The World cuenta con una plantilla de 270 personas que atienden las necesidades de entre 150 y 200 residentes, los cuales gozan de una amplia oferta de ocio para mantenerse ocupados, desde las comodidades de lujo más comunes en los viajes de crucero hasta una cancha de tenis y un simulador que permite a los torpes golfistas de este barco probar “80 de los mejores campos de golf de élite del mundo”. Los vecinos de esta embarcación también cuentan con una dieta abundante. Su “tasa” anual de mantenimiento les permite gastar 30.000 dólares en tiendas gourmet o en una vinoteca de más de 16.000 botellas de vino. Los restaurantes también abundan.

Resulta que los residentes de The World reflejan perfectamente (en cierto sentido) la población mundial de hogares con al menos 10 millones de dólares, la fortuna mínima que previsiblemente posee cualquiera que se permite vivir en este barco. Actualmente, la mitad de los propietarios de viviendas en The World proviene de los Estados Unidos.

Muchos de estos propietarios terminarán regresando a tierra firme. En términos medios, los habitantes de The World pasan seis años en él como propietarios. Sacian su “hambre de viajar”, tal como explica un oficial de abordo, y después pasan el resto de sus días en tierra.

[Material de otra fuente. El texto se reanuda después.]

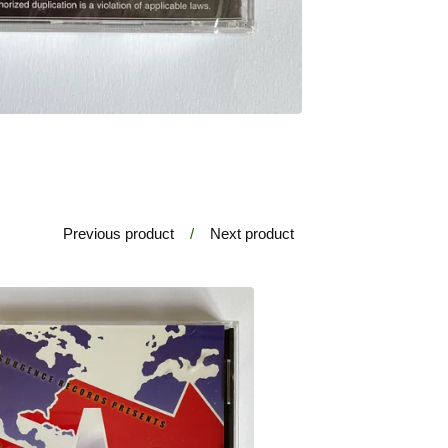
Previous product
Next product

¿Qué te sugiere a ti todo esto? ¿A qué nivel se encuentra ahora tu cociente de envidia? ¿Se te ocurre algún otro objetivo vital más exclusivo que el de conseguir pagarse una vivienda a bordo de The World? O, por el contrario, ¿sacudes la cabeza, con decepción y quizás disgusto por la idea de que nuestro mundo tenga tantas personas pudientes suficientemente absortas en sí mismas como para abstraerse del mundo real (y sus problemas) durante años?

¿Deleite o disgusto? George Gallup debería hacer una encuesta, y si esa encuesta mostrase que la mayor parte de nosotros daríamos casi cualquier cosa a cambio de un viaje a bordo de The World, los plutócratas del mundo sabrían de su gran victoria. Sus sueños se habrían convertido en nuestros sueños. Y esto, para el mundo, sería una terrible pesadilla.

Sam Pizzigati es coeditor de Inequality.org y miembro asociado de Institute for Policy Studies de Washington D. C. Sufre una tendencia a marearse a bordo de cualquier embarcación que supere en tamaño a un kayak. Su último libro se titula Los ricos no siempre ganan (The Rich Don’t Always Win, Seven Stories Press).